I am occasionally asked by other white people where to get trustworthy information about racism in America. What is often omitted but implied, is validation for the Black experience as focused on claims of injustice. I have been asked where it is that I get my information about racism in America and why it is that I trust that information. The question itself tells us where we are in the process of hearing, listening and learning. This is the failing teachability aspect that is at the DNA level of white denial and its intricately infused bias of supremacy.
There is no shortage on Black Americans speaking out. There is no shortage of first hand information if we choose to avail ourselves of that information. The question here is; why is it that white people question the primary sources for direct information? The availability of information on racism in America is more abundant than probably any other subject of social and economic condition for any society ever existing in the history of the world. Hundreds of years of empirical expertise await anyone who wishes to access it. The options for both scholarly or popular sources on the subject are vastly experiential and authentic in ways few other subjects can offer to any level of inquiry, and are not even necessarily separate sources as would be the case with most any other subject of interest.
What’s even more, at the ease of simple and even passing desire we have generational, intergenerational and intragenerational record from the first twenty enslaved Africans in the British Colony of Virginia until today, if it is purely the the American adaptation that is sought. From then forward, the woven fabric of racism’s establishment in America as justification for abuses and exploitations few if any white people can fully comprehend are accessible, visible and entirely certain at each intentional and deliberate thread. These sources, individually or collectively, are recent and broad enough to be authenticated almost by mere publication, because no other social history has been more scrutinized, more challenged, more validated or proven, and yet consistently responded to with unapologetic reactionary white denial.

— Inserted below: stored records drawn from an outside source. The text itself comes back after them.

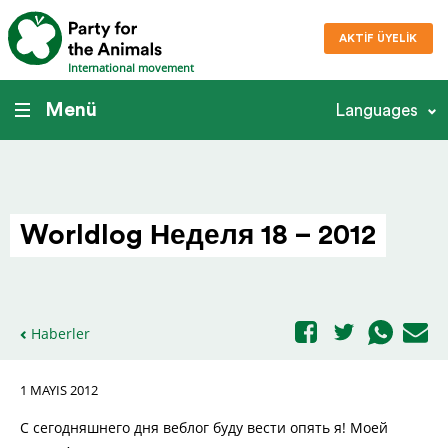
AKTIF ÜYELIK
International movement
Menü
Languages
Worldlog Неделя 18 – 2012
Haberler
1 MAYIS 2012
С сегодняшнего дня веблог буду вести опять я! Моей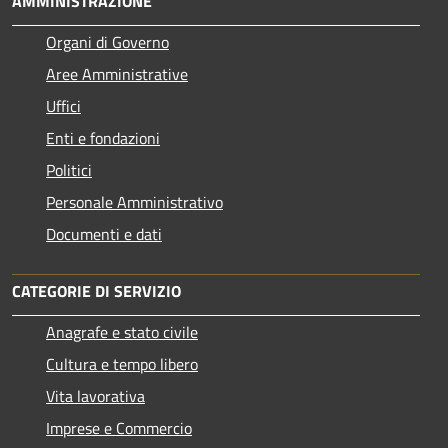
AMMINISTRAZIONE
Organi di Governo
Aree Amministrative
Uffici
Enti e fondazioni
Politici
Personale Amministrativo
Documenti e dati
CATEGORIE DI SERVIZIO
Anagrafe e stato civile
Cultura e tempo libero
Vita lavorativa
Imprese e Commercio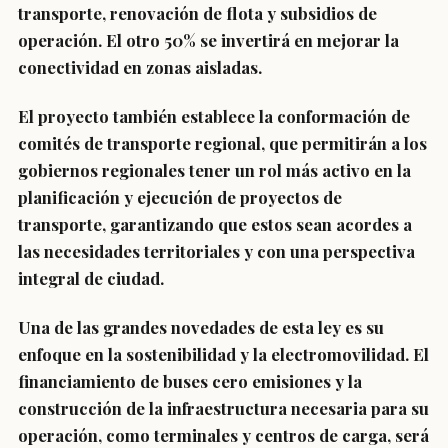
transporte, renovación de flota y subsidios de
operación.
El otro 50% se invertirá en mejorar la
conectividad en zonas aisladas.
El proyecto también establece la conformación de
comités de transporte regional
, que permitirán a los
gobiernos regionales tener un rol más activo en la
planificación y ejecución de proyectos de
transporte, garantizando que estos sean acordes a
las necesidades territoriales y con una perspectiva
integral de ciudad.
Una de las grandes novedades de esta ley es su
enfoque en la sostenibilidad y la electromovilidad.
El
financiamiento de buses cero emisiones y la
construcción de la infraestructura necesaria para su
operación, como terminales y centros de carga,
será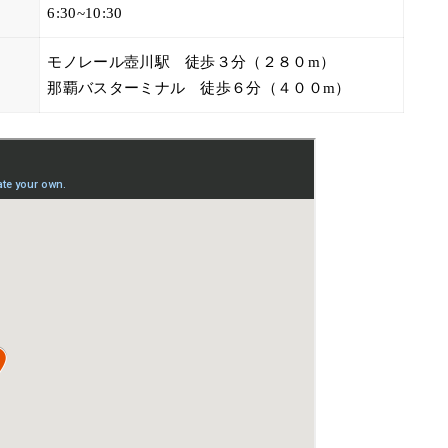
6:30~10:30
モノレール壺川駅 徒歩３分（２８０m）
那覇バスターミナル 徒歩６分（４００m）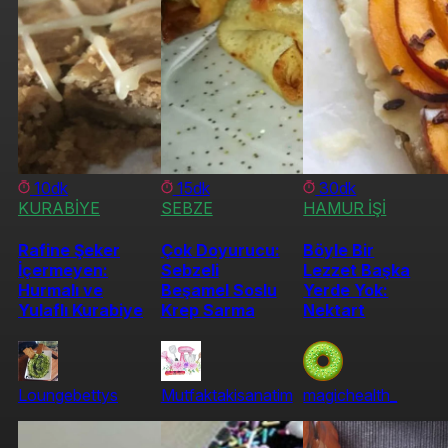
10dk
15dk
30dk
KURABİYE
SEBZE
HAMUR İŞİ
Rafine Şeker
Çok Doyurucu:
Böyle Bir
İçermeyen:
Sebzeli
Lezzet Başka
Hurmalı ve
Beşamel Soslu
Yerde Yok:
Yulaflı Kurabiye
Krep Sarma
Nektart
Loungebettys
Mutfaktakisanatim
magichealth_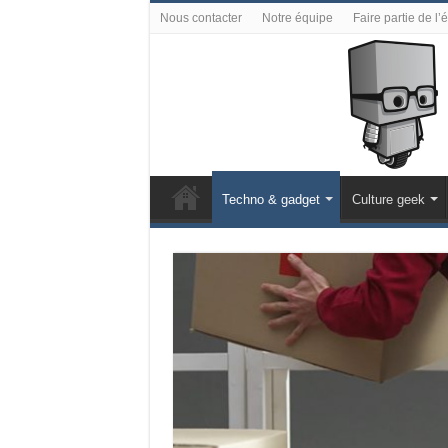
Nous contacter
Notre équipe
Faire partie de l’
Techno & gadget
Culture geek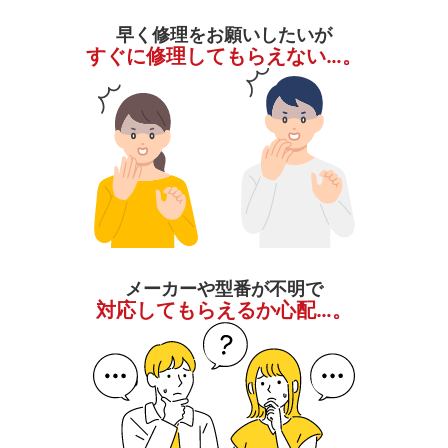
早く修理をお願いしたいが
すぐに修理してもらえない…。
メーカーや型番が不明で
対応してもらえるか心配…。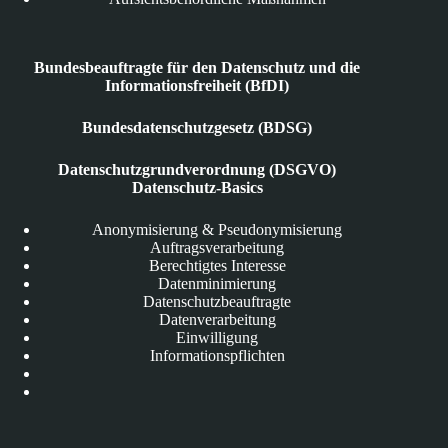
Bundesbeauftragte für den Datenschutz und die
Informationsfreiheit (BfDI)
Bundesdatenschutzgesetz (BDSG)
Datenschutzgrundverordnung (DSGVO)
Datenschutz-Basics
Anonymisierung & Pseudonymisierung
Auftragsverarbeitung
Berechtigtes Interesse
Datenminimierung
Datenschutzbeauftragte
Datenverarbeitung
Einwilligung
Informationspflichten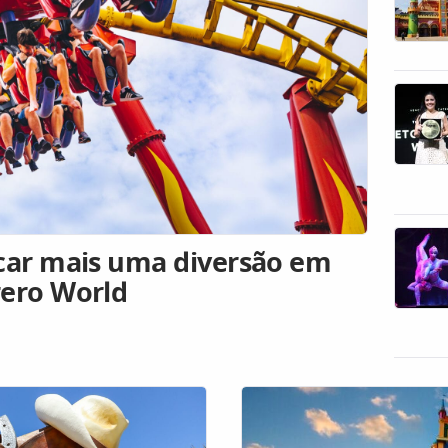
ocar mais uma diversão em
rero World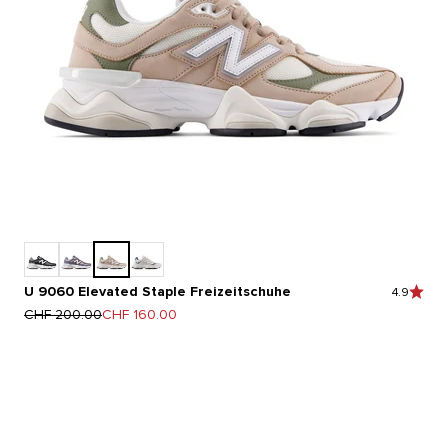
U 9060 Elevated Staple Freizeitschuhe
4.9
Regulärer Preis
Angebot
CHF 200.00
CHF 160.00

There is nothing more certain in America than the injustice to indigenous and enslaved populations, nor is there anything more vehemently obfuscated, avoided or even denied by white America. Whether intentional or unconscious, white America continues to face the most feared of all challenges to belief. The contradictions to the greatness of America, the goodness of its founders and its righteousness as the light upon the hill. If there is anything that ever fully proved Leon Festinger’s theory of cognitive dissonance, it is white America’s reconciliation with a very truthful and fully available Black and White American History. The only thing asked of white America, and more politely than any sets of atrocities may have ever been asked, is to listen, open your eyes and set aside the story of America that you believe you know. It has been brought to you by the very same sources, for the same brand of appeasement that brought you Santa Clause, the Easter Bunny and the Tooth Fairy. It is time to look and to see. You will find that it isn’t so bad to live without this fantasy either. It is in fact the very means by which the greatnesses you feared might be lost, can fully and authentically, once and for all, arrive to all.